Tip:
Highlight text to annotate it
X
Our final discussion in basic text processing is segmenting out sentences
from running text. So how are we going to segment out sentences? Things that end in
exclamation points or question marks, that's really great because those are
relatively unambiguous clues that we've gotten to the end of a sentence. Periods,
unfortunately, are quite ambiguous. If you think about it, a period can be a sentence
boundary. But, periods are also used for abbreviations like, inc. Or Dr., they're
used for numbers like, point 02, or four point three. So, we can't assume that a
period is the end of a sentence. So what we need to do, to solve the period problem
is build ourselves a classifier. We're going to build ourselves a binary
classifier. Looks at a period. And simply makes that binary yes no decision; am I at
the end of a sentence, am I not at the end of a sentence. And to make this
classifier, we could use handwritten rules, we could use regular expressions,
we could build machine learning classifiers. The simplest kind of
classifier for this is a decision tree. So here's a simple decision tree for
deciding. Whether a word is at the end of a sentence or not. So a decision tree is a
simple if then procedure that asks a question and branches based on the answer
to the question. So we say, am I in a piece of text that has a lot of blank
lines after me. Well if so, then I'm probably at an end of sentence. What if
there's no blank lines after me? Well, is my final punctuation a question mark or an
exclamation point? If so, well then I'm still probably end of sentence. Well if
not that is my final punctuation a period. If it's not, well I'm, I'm not an end of
sentence. But if I am a period, well then it depends. If I'm on some long list of
abbreviations like the word ETC then I'm probably not an end of sentence I'm just a
period marking an abbreviation like doctor or ETC. But if I'm not an abbreviation
then I'm end of sentence. So here's a decision tree. And you could imagine
arbitrarily sophisticated decision tree features that we could use. So one thing
we could use is the case or, it's called the word shape of the word with a period.
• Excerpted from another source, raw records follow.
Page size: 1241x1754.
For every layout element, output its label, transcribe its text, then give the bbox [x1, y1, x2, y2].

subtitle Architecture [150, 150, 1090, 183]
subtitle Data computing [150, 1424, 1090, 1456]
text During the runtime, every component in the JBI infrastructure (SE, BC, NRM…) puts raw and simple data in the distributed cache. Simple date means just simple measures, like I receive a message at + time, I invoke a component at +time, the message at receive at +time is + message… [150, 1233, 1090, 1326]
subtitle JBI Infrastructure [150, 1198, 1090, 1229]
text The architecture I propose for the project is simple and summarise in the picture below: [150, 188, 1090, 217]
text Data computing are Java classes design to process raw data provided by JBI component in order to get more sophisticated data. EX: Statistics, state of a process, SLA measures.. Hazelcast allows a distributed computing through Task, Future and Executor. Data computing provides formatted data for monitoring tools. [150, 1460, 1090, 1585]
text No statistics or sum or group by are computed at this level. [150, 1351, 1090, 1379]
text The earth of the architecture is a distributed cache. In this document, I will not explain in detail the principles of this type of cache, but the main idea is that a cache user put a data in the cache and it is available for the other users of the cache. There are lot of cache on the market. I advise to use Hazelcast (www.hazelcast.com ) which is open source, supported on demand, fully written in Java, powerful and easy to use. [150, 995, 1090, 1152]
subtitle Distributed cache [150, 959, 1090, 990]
Am I an uppercase word? Am I a lowercase word? Am I all caps? So uppercase meaning
the first letter is uppercase, lower meaning it's lowercase, cap meaning it's
all caps. Am I a number? Any of these kind of word shape features can give us
information. An all caps word is very likely to be a. And a abbreviation. We can
look at the word, with the abbrevi, with the Period, we can look at the word after
the period, if, the next word starts with a capital letter then I'm likely to be the
beginning, a period that ends a sentence because the next word starts with a
capital letter. And we can look at lots of numeric features. So we can look at, am I
a long word? Or a short word? So abbreviations tend to be relatively short,
acronyms tend to be very short. And I can use very sophisticated features, so I can
say lets look at the, the, word I'm looking at right now. Take this word and
ask. In a corpus that I already know where the sentence boundaries are, how often is
this word occur with a period at the end of a sentence? Is this the kind of word
that ends a sentence? Is this the kind of word, for example, that tends to start a
sentence? Is this the word that. This phrase for example the word, the, after a
period they are likely to be a capital THE, after a period very likely to start a
sentence with space in between. So this will have a high probability of being a
start of a sentence and we can use these kind of features depending on condition of
each of the words again to help us in deciding what is or isn't a end of
sentence period. Now a decision tree is just an if, then and else statement. So,
the, the that, that's just a. The definition of what a decision tree is. The
interesting research is choosing the features. So we've seen a number of
features you might pick for this particular task. In general, the structure
of a decision tree is not, is often too hard to build by hand. In general, hand
building of decision trees is possible only for very simple features or simple
domains. You might build a simple decision tree with six or seven rules like this for
some simple tasks. But it's very hard to do for numeric features because. You have
to pick the thresh hold for each of the numeric feature. I am picking up
probability as one of my features. I've gotta have a question in the decision
tree, is this probability greater than some thresh hold data or not and I've got
to set all those datas and so generally we use machine learning that learns the
structure of the tree and learns things like the thresh hold for each of the
questions that we're asking. Nonetheless the questions in a decision tree, we can
think of them as the kind of features that could be exploited by any other
classifier, whether it's linguistic regression or SVMs or neural nets, some of
the classifiers we'll talk about later. So this, this intuition that we can build a
classifier, we can derive features that are good predictors of whether a period is
acting as an end of sentence or not, and then we can put these features into any
kind of classifier, hold for, whatever classifier we're going to be using.